Ah, the summer. It's too hot during the day to practice in the ancient Memorial Gym on the campus of Mount St. Mary's, so Norfleet would wait until the sun went down to wear out the hardwood.

"I didn't really focus on shooting and jump shots, I focused on my ballhandling," Norfleet said.

He did drills with basketballs that weighed 5-10 pounds heavier than a regular ball. He also did drills with tennis balls. By the time practice began he was a different player.

"He just put so much work and heart and hard effort into becoming a point guard, understanding what our team needed," fellow senior Sam Prescott said.

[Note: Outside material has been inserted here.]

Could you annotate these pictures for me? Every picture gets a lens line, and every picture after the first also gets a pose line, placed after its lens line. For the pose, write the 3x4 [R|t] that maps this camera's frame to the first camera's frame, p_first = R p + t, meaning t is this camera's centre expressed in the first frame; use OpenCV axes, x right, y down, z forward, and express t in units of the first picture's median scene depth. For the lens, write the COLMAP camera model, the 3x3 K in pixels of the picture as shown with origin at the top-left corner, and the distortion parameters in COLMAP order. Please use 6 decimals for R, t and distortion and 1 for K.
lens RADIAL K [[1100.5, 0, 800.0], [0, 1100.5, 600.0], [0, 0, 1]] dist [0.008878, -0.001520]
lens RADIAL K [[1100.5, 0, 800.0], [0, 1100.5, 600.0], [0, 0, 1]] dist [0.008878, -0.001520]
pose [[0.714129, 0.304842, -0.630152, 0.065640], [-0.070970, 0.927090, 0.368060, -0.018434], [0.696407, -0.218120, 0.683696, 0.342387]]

That effort continued throughout the season. After one game, Christian noted that Norfleet dove to the court for more balls that night than in the entire two years' worth of film he'd watched from Norfleet's freshman and sophomore seasons.

"When we got here, he had been the man for two years. And I had to basically tell him, look, we need you to be the man, but we need you to be unselfish," the coach said. "I think that's sometimes hard for kids. He made a great adjustment. He said, 'Look coach, I'm going to do whatever it takes for us to win' - including getting in the ice bath sometimes, which he hates.

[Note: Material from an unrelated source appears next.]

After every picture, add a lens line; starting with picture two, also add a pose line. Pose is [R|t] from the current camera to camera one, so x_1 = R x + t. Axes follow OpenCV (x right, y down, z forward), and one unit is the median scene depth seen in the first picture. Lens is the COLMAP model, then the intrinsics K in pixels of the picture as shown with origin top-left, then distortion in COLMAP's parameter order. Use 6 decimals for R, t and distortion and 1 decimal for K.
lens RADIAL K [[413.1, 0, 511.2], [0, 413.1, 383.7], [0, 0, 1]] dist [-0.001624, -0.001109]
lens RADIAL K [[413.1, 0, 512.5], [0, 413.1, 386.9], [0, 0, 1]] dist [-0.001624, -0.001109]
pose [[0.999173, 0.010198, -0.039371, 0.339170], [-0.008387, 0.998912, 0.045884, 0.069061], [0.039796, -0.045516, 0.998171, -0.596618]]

"He started taking better care of his body, started watching more film."

And getting results.


On a young and injured team, Norfleet had to do a lot of scoring early in the season.

Still a deadeye shooter who can also drive the lane, Norfleet tallied at least 20 points eight times in the first 16 games. He had 28 points at UMBC. He had 20 in the second half alone at UMES. He had a career-high 31 points and 10 assists in front of many friends and family members at Norfolk State. Perhaps in his best game of all, he scored 28, to go with six rebounds, five assists, three steals and a block against Wagner.

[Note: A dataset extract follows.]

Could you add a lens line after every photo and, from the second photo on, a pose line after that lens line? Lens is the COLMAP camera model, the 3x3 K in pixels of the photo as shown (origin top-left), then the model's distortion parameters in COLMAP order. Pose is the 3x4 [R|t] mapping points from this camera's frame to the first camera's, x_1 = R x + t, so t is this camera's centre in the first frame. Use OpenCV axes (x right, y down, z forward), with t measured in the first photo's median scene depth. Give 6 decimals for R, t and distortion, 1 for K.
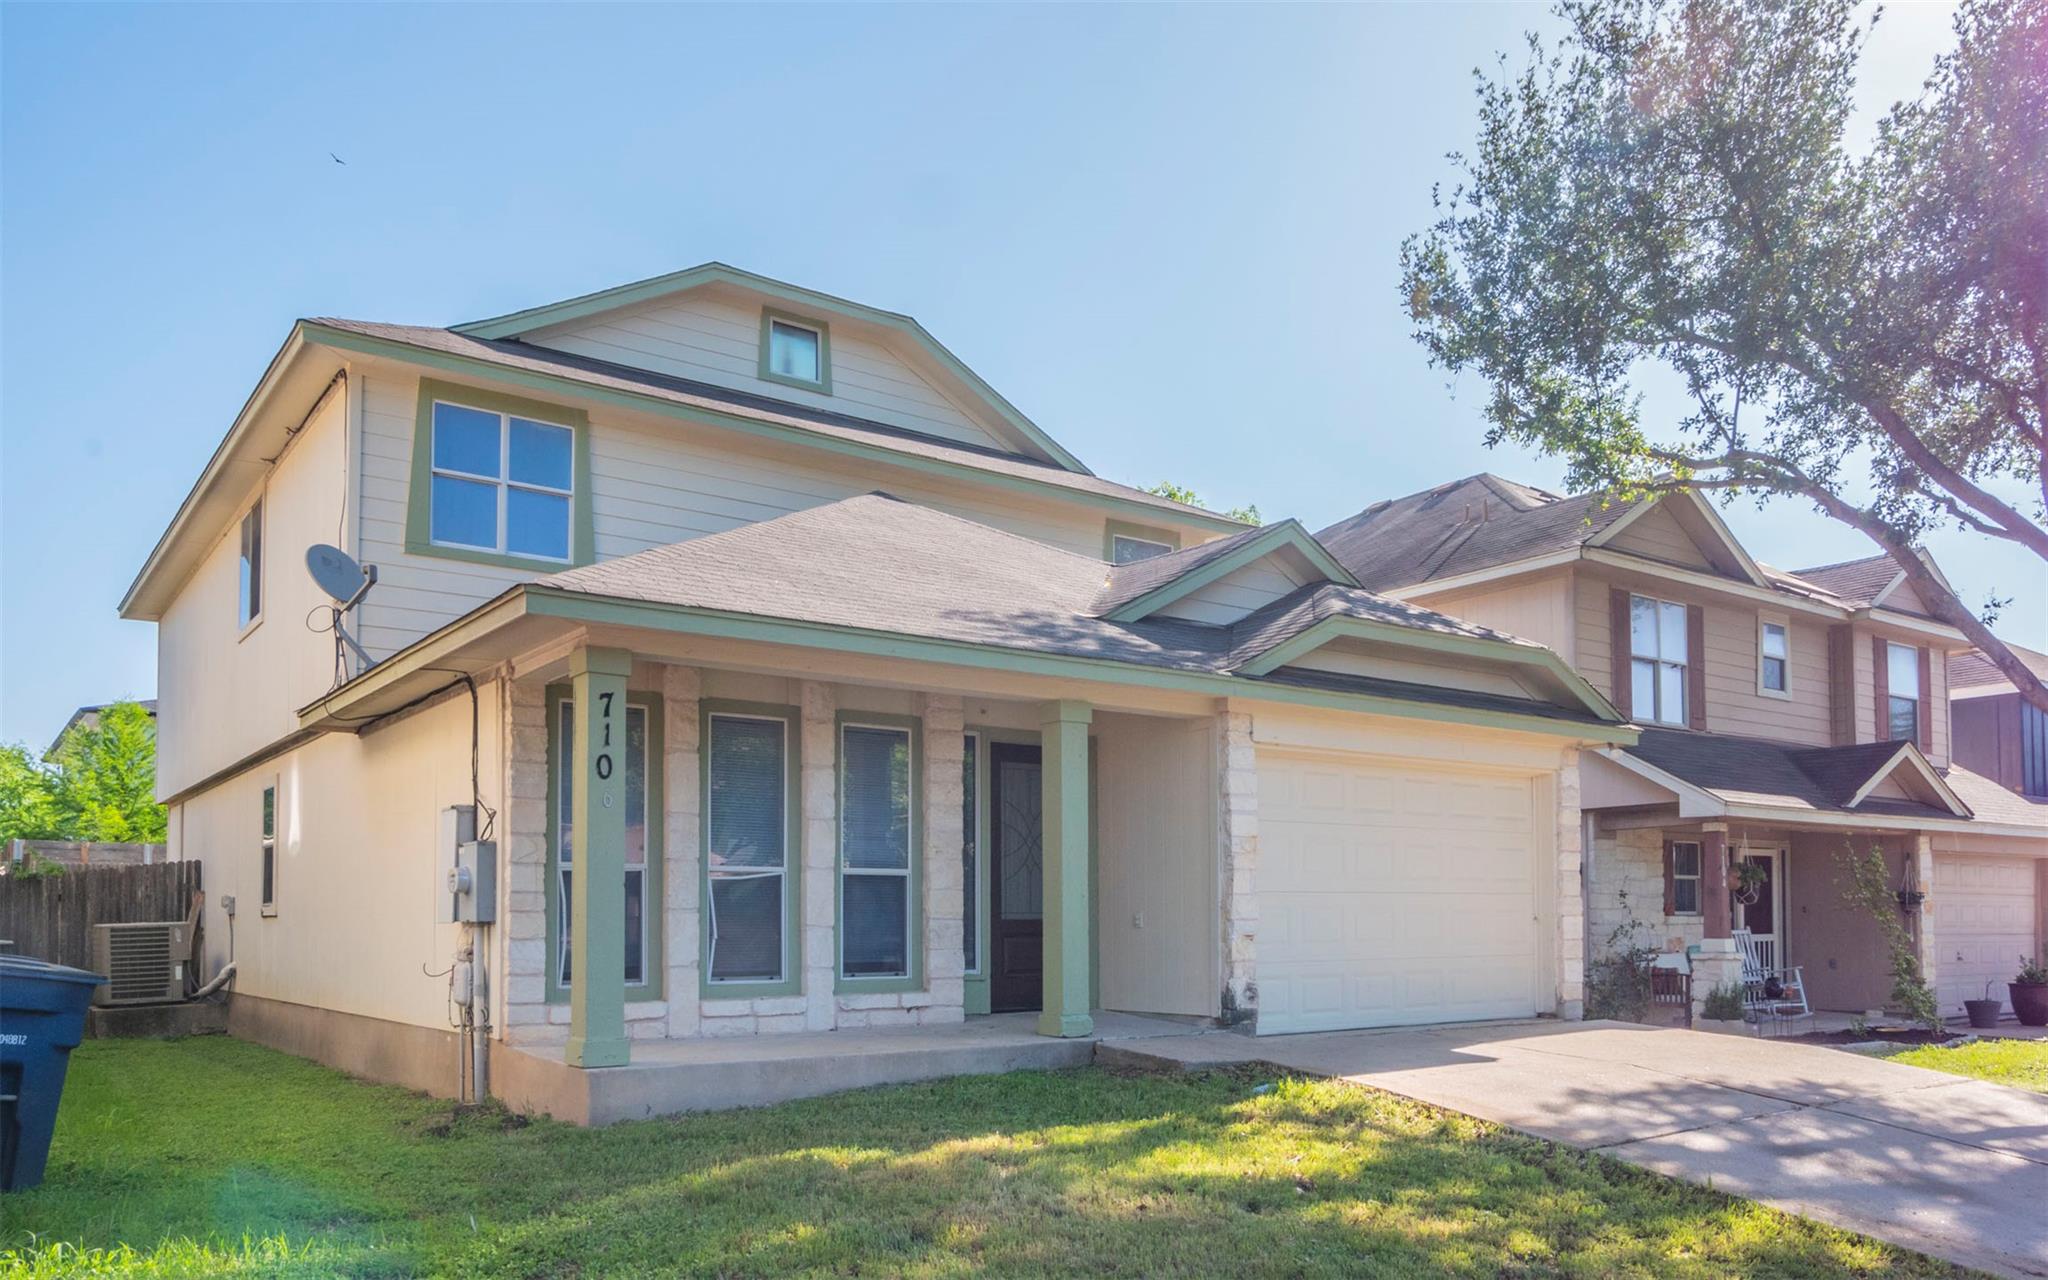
lens RADIAL K [[1527.1, 0, 1024.0], [0, 1527.1, 640.0], [0, 0, 1]] dist [-0.005878, -0.001361]
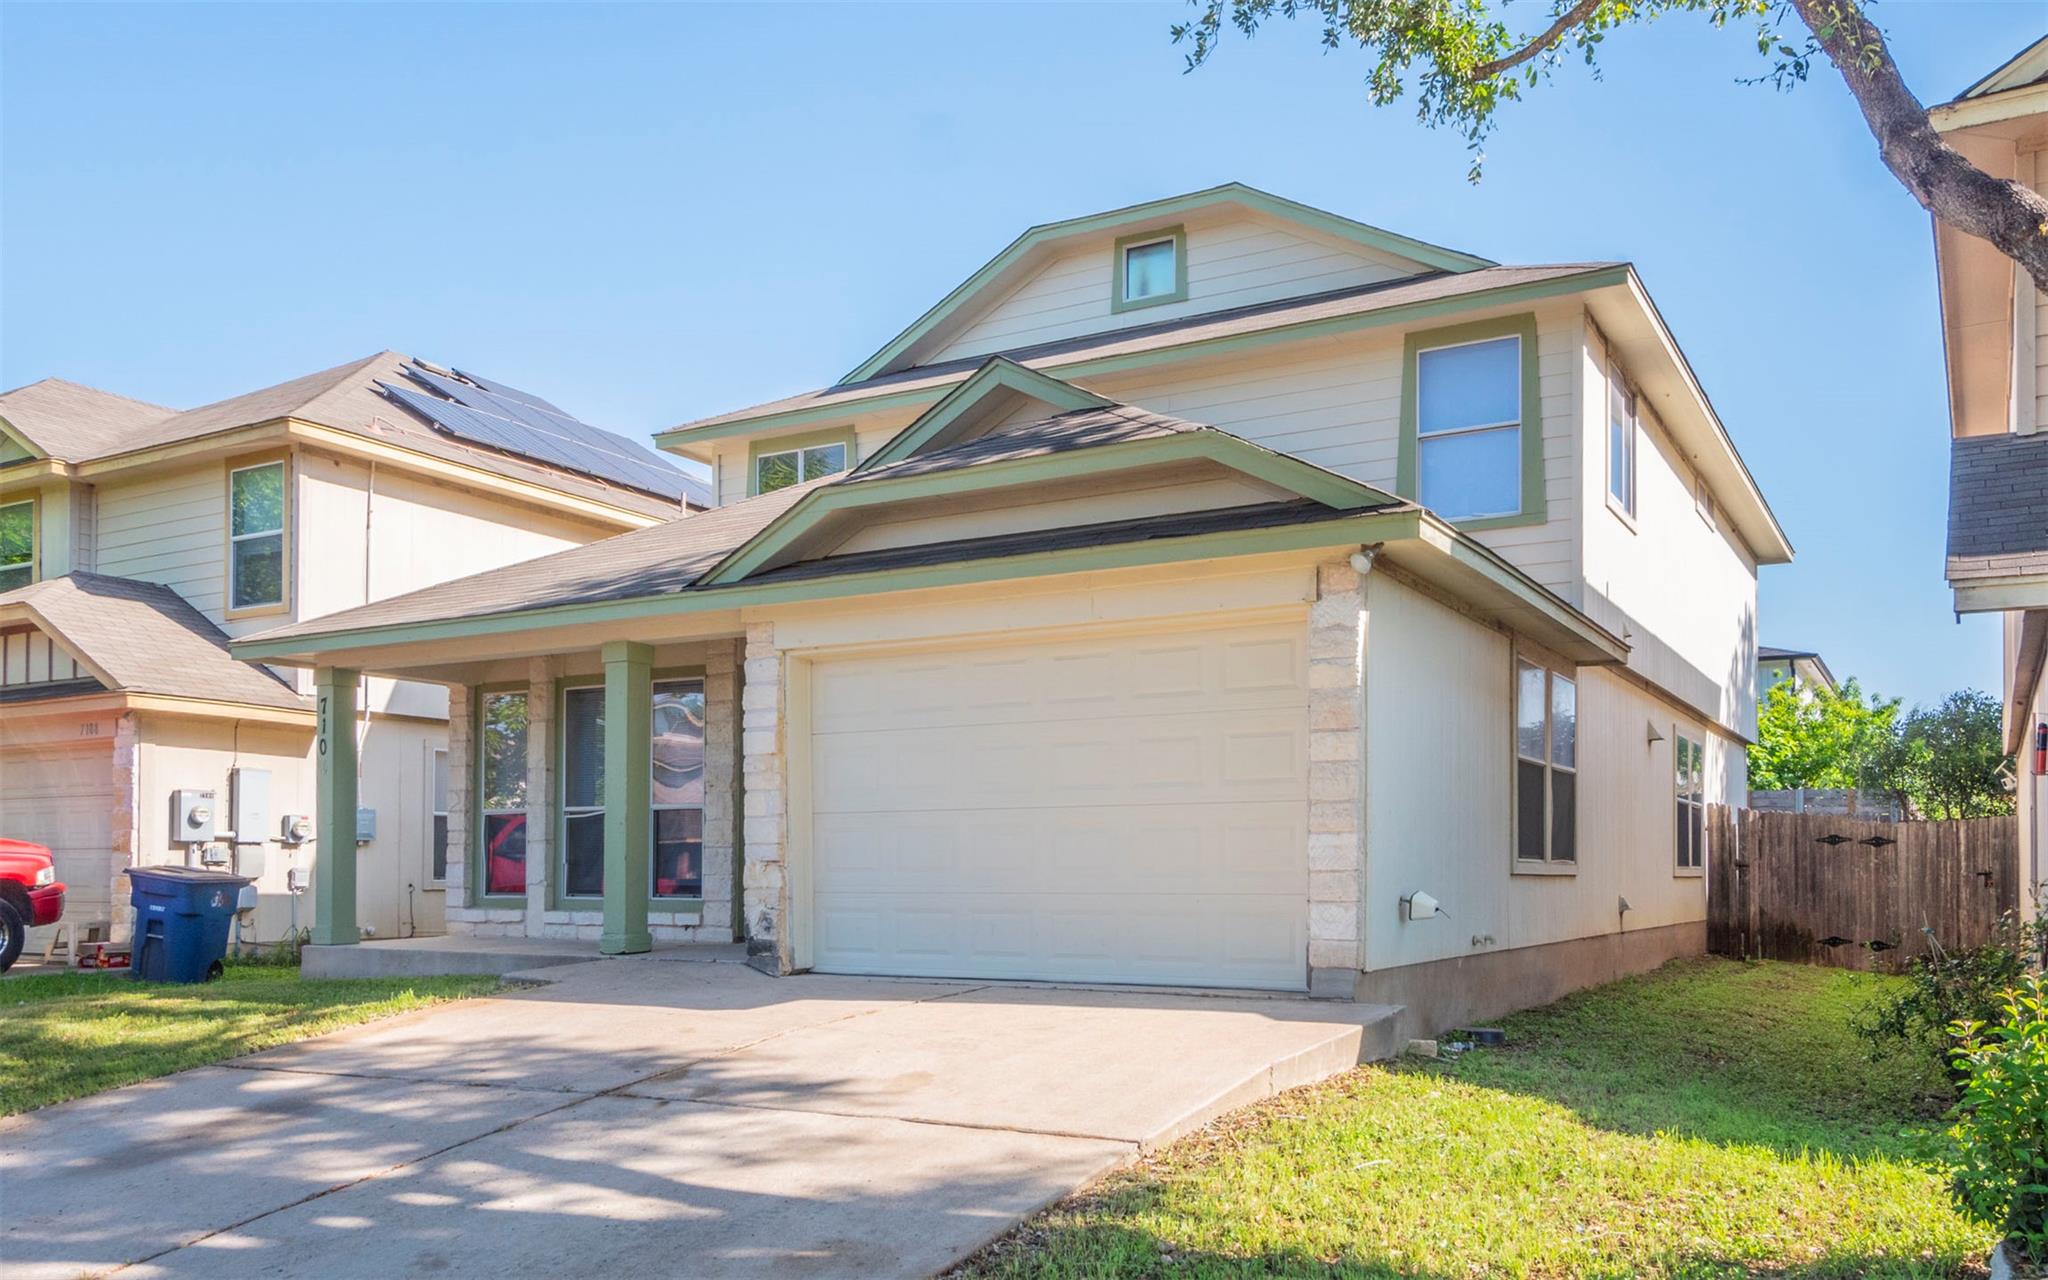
lens RADIAL K [[1582.6, 0, 1024.0], [0, 1582.6, 640.0], [0, 0, 1]] dist [0.003631, -0.001609]
pose [[0.396677, -0.129268, -0.908811, 0.965902], [0.162316, 0.984312, -0.069160, 0.135586], [0.903494, -0.120080, 0.411437, 0.674319]]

As the younger players grew into their roles, and backcourt mate Rashad Whack turned into one of the top scorers in the league, Norfleet has been more of a distributor while remaining a remarkably consistent scorer. He has had 16 or 17 points in his past six games. He has averaged more than five assists over that span while committing two turnovers or fewer in four of them.

For the season, he's averaging career highs of 17.5 points and 5.5 assists. And he's the leader of the team that just went 3-0 in the NEC tournament.

"I would say I did an excellent job - we won a championship," he said.

Whack and Prescott transferred into the Mount and were able to practice but not play in games with the team during Norfleet's sophomore year. Whack liked what he saw out of Norfleet then and has only grown to appreciate him more since.

"It was hard for us to watch him go out there every night and lay it all out on the floor and come up with some tough losses. We were just so ready to help him," Whack said. "I can say, this is Julian's team. He's done a good job leading this team and ... his game went to another level. I'm just glad I can say he's my teammate. And my friend."


Norfleet's place in Mount history is secure, right along with Inge, Harris and Goode. He ranks 14th in scoring, needing just two points to reach 1,600 for his career. He is eighth in assists with 414. He ranks fourth in 3-pointers with 241. And he has logged more than 4,000 minutes, fourth in the D-I era. Plus, this week, he'll cap his career by playing in the NCAA tournament.

When informed of where he stands on some of those lists, he took a moment to reflect: "There's been a lot of great players - this program's been around for about a century - so just to have a place in that, to be in the discussion, is an honor."

He says it couldn't have happened without all those hours in the gym, something he learned, in part, from his father Darryl, himself a former college point guard.

"Growing up, most of the time I was the worst player on my team. My dad, my parents, just stuck with me and told me you can do whatever you want if you work," he said. "I just kept working. To be in the place I am now is just tremendous."